The Belle of Belgrave Square (Belles of London #2)(69)



“Have you ever seen them?”

“Are you asking me if there are ghosts living at the Hall?”

Her mouth tipped at one corner. “Are there?”

Jasper surprised her with his answer. “Goldfinch Hall is haunted. But not by the kind of ghosts you imagine.”

Her attention was captured as surely as if he’d unveiled a new chapter in a serialized sensation novel. “What do you mean? What kinds of ghosts?”

“Old sins cast long shadows,” he said. “If the atmosphere at the Hall is unsettling, you can attribute it to that, not to any spectral presence.”

Her rapt expression faded. He wasn’t tempting her with a ghost story. His bleak sentiments were all too real. She regarded him with bewilderment. “You make it sound as though you’re unhappy there.”

He looked back at her steadily, his stern countenance belied by a gruff admission: “I’m not unhappy. Not now you’re coming home with me.”

His words settled inside her breast, glowing warm and bright, like a coal fresh from the fire.

Her smile returned slowly. “I do believe you mean that.”

“You can believe it,” he said. “If nothing else.”

“It isn’t only my dowry, then?”

He gave a humorless laugh. “If it were, we wouldn’t be here.”
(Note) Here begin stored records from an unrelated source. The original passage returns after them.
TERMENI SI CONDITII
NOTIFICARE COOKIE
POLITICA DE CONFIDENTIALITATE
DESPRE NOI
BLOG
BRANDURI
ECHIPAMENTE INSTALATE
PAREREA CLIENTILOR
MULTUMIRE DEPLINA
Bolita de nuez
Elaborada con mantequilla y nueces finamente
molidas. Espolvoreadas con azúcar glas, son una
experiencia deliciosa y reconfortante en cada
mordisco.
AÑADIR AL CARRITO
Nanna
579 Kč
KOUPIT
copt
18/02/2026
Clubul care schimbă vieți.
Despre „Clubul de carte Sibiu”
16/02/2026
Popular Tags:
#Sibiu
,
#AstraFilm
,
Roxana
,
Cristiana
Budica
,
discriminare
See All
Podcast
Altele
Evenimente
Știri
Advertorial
“Wouldn’t we?” Julia’s smile turned quizzical. “I thought that was the most important quality in your prospective wife—the size of her dowry.”
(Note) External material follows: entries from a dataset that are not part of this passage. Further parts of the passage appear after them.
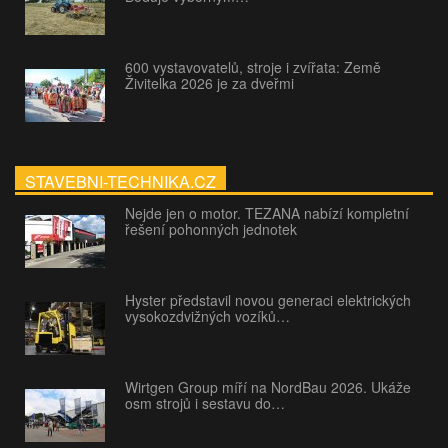
600 vystavovatelů, stroje i zvířata: Země
Živitelka 2026 je za dveřmi
STAVEBNI-TECHNIKA.CZ
Nejde jen o motor. TEZANA nabízí kompletní
řešení pohonných jednotek
Hyster představil novou generaci elektrických
vysokozdvižných vozíků…
Wirtgen Group míří na NordBau 2026. Ukáže
osm strojů i sestavu do…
“The size matters little if your father refuses to grant it to me.”

She stared at him. “My father refused you?”

“I told you he did. We discussed it yesterday.” He scanned her face, frowning with concern. “Don’t you remember?”

“Of course, I remember.” She hadn’t been that ill. “You didn’t say anything about my dowry.”
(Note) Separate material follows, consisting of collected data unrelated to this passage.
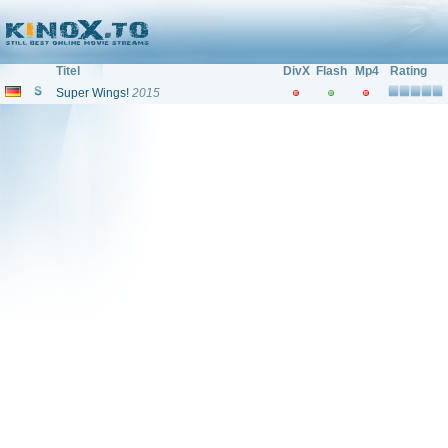
Filme und Serien von und mit: "Jacob Schmitt"
Titel
DivX
Flash
Mp4
Rating
Super Wings!
2015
“I assumed it was obvious. Without your father’s permission, there’s no money at all. ‘Not a farthing,’ I believe is the way he put it.” Jasper grimaced. “Not the most flattering experience of my life. But his meaning was quite clear.”

Julia recalled Jasper’s question to her yesterday as she’d lain propped up in her bed. “What if there were no money?” he’d asked. “What if there was only me?”

She hadn’t taken him seriously. She’d long accepted that she had nothing but her dowry to recommend her. That she wasn’t good enough or worthy enough on her own. It had seemed an incontrovertible fact. In response to it, she’d constructed three failed seasons’ worth of defenses.

The truth finally began to penetrate them.

She didn’t dare believe it. “Do you mean to say that . . . you married me with no hope of receiving my fortune?”

“I did.”

“But what about the house? The children? You need money for repairs and—”

He shrugged. “I shall find another way. It won’t be easy, I know, but . . .” A rueful smile touched his scarred lips. “I had to have you.”

Julia shook her head in disbelief. She was too stunned to speak. Too altogether astonished by the revelation, and all its various implications, to move or even to breathe.

He had truly taken her in her underclothes. Not only undressed, but penniless as well. Her fortune had had nothing to do with it. It was only her. Because he’d wanted her. Because he’d chosen her for herself alone.

A great swell of emotion clogged her throat.

“Oh.” The word emerged in a broken whisper. “Oh, I had no idea. I thought . . . I thought you only wanted my money.”

His brows lowered. “Why the devil would you think that?”

“You said so yourself. That you must needs marry an heiress. I knew once you learned my dowry was greater than Miss Throckmorton’s you would renew your addresses. It’s why I mentioned it when I proposed to you.”

Jasper looked vaguely appalled. And worse. He seemed to have gone a trifle pale.

All at once, he surged up from his seat. The floor of the carriage rocked beneath his booted feet as he crossed the small space to sink down at her side. He caught her gloved hand tight in both of his. “Julia . . .” He stared down at her intently. “Don’t say you thought we were going to be rich.”

“We are rich.”

He brought her hand to his lips, pressing a hard kiss to the leather-clad crease of her thumb. “Yes,” he admitted grudgingly, “I suppose we are. Rich in blessings. And we have our health and—”

“I was talking about the money,” she said. “We’re rich in money.”

Jasper went still as stone, even as his gaze sharpened to a razor’s edge.

“My dowry is one hundred thousand pounds altogether,” she informed him, “but only fifty thousand of that comes from my parents.” Her chin lifted with a hint of pride. “The other fifty thousand belongs to me.”



* * *





?Jasper had had no idea. Not even the smallest suspicion. Not even when he’d noticed the discrepancy between the amount Julia was reported to be worth and the amount she’d claimed to be worth herself.

A fifty-thousand-pound discrepancy.

He felt as though she’d struck a blow straight to his solar plexus. As devastating a hit as when she’d proposed to him. Indeed, for all she was sweet and dainty, his new bride had the lethal repertoire of a bare-knuckle boxer.